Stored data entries
┌────────

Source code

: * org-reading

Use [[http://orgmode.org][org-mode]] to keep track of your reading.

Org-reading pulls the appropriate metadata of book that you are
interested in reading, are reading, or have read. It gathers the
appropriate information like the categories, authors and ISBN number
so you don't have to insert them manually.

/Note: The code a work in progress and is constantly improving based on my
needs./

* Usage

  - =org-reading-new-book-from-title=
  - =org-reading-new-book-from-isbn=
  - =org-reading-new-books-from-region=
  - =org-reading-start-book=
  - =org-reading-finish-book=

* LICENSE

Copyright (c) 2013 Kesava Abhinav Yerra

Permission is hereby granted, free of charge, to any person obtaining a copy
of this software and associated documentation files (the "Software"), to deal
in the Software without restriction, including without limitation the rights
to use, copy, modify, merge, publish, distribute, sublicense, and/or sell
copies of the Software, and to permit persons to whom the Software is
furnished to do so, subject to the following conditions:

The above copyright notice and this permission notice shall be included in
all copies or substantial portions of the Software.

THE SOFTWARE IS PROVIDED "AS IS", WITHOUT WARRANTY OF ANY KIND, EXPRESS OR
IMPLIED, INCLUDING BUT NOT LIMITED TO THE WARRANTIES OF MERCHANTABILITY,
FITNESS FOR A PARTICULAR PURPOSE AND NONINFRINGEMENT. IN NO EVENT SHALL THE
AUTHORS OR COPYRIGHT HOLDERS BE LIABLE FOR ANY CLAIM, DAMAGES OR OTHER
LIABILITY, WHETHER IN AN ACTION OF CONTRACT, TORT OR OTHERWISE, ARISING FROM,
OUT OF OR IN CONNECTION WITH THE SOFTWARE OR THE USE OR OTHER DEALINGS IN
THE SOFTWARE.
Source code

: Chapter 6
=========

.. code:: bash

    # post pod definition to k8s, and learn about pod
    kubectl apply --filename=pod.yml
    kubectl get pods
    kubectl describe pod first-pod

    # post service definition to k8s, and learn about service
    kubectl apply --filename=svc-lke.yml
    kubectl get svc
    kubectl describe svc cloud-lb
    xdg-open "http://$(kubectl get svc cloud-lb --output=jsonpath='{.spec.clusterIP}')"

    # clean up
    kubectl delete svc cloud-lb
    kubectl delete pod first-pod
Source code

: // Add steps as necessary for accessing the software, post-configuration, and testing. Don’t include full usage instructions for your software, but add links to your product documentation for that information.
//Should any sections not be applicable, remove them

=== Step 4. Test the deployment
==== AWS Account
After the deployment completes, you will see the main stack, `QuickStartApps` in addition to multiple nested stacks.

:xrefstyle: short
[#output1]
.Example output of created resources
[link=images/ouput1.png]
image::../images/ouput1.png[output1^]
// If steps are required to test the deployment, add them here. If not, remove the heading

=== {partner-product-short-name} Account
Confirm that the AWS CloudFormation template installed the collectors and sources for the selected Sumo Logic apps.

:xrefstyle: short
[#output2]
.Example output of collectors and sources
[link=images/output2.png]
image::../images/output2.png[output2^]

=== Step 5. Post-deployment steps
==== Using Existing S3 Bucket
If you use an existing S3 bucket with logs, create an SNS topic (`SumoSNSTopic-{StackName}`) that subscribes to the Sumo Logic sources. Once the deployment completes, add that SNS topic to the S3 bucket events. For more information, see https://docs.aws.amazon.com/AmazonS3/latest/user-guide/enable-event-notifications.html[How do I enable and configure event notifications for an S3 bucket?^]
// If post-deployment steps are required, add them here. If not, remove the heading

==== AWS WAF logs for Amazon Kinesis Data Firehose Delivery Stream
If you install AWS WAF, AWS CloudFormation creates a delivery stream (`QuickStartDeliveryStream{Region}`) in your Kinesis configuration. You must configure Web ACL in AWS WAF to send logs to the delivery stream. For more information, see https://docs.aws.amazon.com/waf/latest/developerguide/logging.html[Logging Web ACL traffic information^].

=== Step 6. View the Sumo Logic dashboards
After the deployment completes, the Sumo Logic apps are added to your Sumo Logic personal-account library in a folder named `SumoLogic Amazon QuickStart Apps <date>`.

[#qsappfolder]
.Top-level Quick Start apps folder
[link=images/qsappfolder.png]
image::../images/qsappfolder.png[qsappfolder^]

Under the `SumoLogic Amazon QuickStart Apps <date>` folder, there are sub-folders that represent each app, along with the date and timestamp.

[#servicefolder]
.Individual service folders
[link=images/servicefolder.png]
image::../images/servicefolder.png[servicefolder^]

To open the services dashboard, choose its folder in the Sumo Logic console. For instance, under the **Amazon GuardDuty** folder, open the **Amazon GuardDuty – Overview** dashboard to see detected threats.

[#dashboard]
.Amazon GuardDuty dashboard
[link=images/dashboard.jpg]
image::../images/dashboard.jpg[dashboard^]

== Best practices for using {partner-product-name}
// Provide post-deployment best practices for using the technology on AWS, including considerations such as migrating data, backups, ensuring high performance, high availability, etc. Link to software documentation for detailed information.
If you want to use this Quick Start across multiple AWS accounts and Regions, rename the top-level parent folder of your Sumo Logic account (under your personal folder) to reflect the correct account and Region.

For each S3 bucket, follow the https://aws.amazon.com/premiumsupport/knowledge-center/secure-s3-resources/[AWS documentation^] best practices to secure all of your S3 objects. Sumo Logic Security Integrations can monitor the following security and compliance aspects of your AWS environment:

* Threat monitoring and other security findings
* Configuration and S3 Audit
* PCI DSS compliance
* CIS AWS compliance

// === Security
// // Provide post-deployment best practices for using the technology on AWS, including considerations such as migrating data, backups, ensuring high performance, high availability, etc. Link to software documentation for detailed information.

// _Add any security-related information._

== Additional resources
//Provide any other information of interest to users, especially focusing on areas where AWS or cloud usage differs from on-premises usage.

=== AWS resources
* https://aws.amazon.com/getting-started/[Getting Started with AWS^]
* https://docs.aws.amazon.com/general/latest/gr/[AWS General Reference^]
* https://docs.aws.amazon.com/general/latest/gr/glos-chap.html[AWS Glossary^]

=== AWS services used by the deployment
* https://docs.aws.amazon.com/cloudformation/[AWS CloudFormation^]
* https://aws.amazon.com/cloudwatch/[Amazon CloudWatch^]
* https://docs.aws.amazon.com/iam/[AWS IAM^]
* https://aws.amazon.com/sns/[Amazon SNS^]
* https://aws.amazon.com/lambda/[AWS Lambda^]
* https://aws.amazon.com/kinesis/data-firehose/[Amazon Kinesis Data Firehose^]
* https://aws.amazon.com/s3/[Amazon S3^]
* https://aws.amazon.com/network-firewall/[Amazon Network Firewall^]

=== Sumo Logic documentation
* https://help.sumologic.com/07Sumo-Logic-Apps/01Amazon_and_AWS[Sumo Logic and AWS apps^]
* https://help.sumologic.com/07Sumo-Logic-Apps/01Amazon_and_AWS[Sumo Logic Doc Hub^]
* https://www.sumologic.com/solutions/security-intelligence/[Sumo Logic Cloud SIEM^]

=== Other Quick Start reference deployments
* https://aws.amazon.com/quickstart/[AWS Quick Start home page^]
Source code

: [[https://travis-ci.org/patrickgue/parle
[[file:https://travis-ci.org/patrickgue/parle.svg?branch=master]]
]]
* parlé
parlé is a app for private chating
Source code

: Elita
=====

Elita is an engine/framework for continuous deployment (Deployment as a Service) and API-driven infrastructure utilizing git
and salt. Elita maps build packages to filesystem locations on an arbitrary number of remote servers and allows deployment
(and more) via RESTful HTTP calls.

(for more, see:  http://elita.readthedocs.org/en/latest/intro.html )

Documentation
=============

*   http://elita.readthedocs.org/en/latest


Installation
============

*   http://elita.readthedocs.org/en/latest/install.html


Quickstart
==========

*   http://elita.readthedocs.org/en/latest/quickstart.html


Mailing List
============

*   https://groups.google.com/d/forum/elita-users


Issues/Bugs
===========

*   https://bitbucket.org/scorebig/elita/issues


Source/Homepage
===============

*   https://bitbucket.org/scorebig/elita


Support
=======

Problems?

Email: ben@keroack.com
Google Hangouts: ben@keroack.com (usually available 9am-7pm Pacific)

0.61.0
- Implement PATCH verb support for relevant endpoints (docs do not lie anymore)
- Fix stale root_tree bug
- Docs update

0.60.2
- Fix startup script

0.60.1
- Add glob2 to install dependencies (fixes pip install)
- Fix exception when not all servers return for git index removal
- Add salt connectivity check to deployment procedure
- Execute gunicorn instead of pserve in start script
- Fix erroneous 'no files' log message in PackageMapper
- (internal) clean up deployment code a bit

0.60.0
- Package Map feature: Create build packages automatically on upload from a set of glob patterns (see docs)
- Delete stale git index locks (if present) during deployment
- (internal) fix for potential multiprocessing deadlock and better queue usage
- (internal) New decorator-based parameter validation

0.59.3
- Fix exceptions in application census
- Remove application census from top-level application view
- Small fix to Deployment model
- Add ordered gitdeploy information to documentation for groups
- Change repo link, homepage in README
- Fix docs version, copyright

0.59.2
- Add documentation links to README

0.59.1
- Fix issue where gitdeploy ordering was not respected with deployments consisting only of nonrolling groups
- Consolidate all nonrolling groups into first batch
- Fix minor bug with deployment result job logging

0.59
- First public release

└────────

→ **To do**
Would you print exactly, and only, the lines of the data above from the line with "[link=images/ouput1.png]" through the line with "Using Existing S3 Bucket", inclusive?

→ **Task response**
[link=images/ouput1.png]
image::../images/ouput1.png[output1^]
// If steps are required to test the deployment, add them here. If not, remove the heading

=== {partner-product-short-name} Account
Confirm that the AWS CloudFormation template installed the collectors and sources for the selected Sumo Logic apps.

:xrefstyle: short
[#output2]
.Example output of collectors and sources
[link=images/output2.png]
image::../images/output2.png[output2^]

=== Step 5. Post-deployment steps
==== Using Existing S3 Bucket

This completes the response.